Errada, porque o texto não fala de alguém que resolve problemas de informação, mas de alguém que acumula dados sem necessidade.
- B)concentradora de informações sem utilidade ou que podem ser obtidas tecnologicamente.
Certa, porque resume a crítica do autor ao erudito que guarda informações dispensáveis ou substituíveis pela tecnologia.
- C)culta, mas cuja cultura só atende a necessidades práticas, sem alcançar campos mais profundos.
Errada, porque o texto não apresenta a pessoa como culta e prática, mas como alguém preso a informação sem valor reflexivo.
- D)competente em determinados campos de atuação, sobretudo os da área tecnológica.
Errada, porque não há referência a competência tecnológica ou atuação em áreas específicas, e sim a uma crítica ao acúmulo de dados.
- E)orgulhosa de seus conhecimentos superficiais, que não aprendeu a pensar de forma produtiva.

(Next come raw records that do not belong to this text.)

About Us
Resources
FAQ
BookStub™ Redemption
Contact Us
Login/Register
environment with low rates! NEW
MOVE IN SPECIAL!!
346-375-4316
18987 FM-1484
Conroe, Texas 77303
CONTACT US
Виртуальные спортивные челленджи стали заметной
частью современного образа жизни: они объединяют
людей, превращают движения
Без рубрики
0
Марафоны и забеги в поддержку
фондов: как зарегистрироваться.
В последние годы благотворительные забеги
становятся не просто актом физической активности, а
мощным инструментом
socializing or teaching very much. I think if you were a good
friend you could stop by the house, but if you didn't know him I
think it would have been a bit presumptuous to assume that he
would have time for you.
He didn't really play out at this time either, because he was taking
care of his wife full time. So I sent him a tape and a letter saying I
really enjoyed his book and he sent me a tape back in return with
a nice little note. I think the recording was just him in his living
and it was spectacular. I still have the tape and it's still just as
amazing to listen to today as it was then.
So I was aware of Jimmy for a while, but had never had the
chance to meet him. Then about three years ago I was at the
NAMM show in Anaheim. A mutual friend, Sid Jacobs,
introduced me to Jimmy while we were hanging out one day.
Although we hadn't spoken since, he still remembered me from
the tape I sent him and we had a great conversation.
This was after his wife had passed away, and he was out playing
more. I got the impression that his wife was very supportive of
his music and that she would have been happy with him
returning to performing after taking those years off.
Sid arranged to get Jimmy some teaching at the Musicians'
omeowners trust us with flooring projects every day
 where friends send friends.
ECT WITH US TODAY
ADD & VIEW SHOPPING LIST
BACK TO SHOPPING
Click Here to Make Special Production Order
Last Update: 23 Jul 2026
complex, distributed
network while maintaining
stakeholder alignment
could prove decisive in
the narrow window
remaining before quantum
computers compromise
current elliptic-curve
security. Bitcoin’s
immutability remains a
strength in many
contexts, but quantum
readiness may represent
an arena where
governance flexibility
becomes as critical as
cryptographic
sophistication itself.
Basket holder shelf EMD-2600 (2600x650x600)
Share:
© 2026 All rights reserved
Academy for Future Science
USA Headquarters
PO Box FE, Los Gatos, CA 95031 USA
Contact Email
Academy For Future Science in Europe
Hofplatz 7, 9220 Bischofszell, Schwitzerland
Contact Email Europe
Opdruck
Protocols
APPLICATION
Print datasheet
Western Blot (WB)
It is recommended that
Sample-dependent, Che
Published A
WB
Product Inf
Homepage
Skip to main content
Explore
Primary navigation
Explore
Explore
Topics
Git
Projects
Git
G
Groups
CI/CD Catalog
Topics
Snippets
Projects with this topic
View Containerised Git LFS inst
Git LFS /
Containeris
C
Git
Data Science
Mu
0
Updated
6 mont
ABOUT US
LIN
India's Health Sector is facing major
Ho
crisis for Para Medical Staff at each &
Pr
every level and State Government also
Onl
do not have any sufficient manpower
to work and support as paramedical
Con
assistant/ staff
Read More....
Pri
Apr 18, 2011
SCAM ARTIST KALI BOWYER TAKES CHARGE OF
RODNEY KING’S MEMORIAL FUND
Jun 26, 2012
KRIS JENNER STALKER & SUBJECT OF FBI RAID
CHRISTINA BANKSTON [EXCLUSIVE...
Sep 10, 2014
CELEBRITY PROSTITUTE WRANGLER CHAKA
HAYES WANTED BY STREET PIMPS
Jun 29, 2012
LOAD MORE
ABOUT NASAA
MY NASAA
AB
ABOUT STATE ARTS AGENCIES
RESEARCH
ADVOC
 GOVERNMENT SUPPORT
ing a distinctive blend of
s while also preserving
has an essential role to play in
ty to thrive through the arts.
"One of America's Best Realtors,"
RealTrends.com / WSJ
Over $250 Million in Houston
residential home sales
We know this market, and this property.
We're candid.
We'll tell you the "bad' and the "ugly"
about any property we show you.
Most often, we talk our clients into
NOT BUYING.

Errada, porque o foco não é superficialidade de conhecimentos, mas o apego à erudição que não se converte em pensamento.
Gabarito: B
O texto de Millôr Fernandes usa ironia para criticar uma ideia de erudição que não serve para pensar, apenas para acumular dados. Quando ele diz que o erudito é um "mal social" e fala em "cloaca de erudição", está zombando da pessoa que junta informação como quem faz estoque, sem transformar isso em reflexão útil. Perceba o contraste central do trecho: a tecnologia já pode fornecer dados rapidamente, então não faz sentido valorizar alguém só porque memoriza muita coisa. Para o autor, a função realmente nobre do cérebro é pensar, e não ficar sobrecarregado com informação inútil ou apenas decorada. Por isso, a alternativa B está correta: ela traduz a ideia de uma pessoa que concentra informações sem utilidade prática ou que poderiam ser obtidas por meios tecnológicos. É exatamente a crítica do texto ao erudito que se prende ao acúmulo de dados, mas não acrescenta inteligência, reflexão ou criatividade. Em linguagem de prova, o ponto-chave é entender o sentido do texto como um todo, e não uma palavra isolada. A FGV costuma explorar bem essa diferença entre erudição como acúmulo e conhecimento como capacidade de pensar.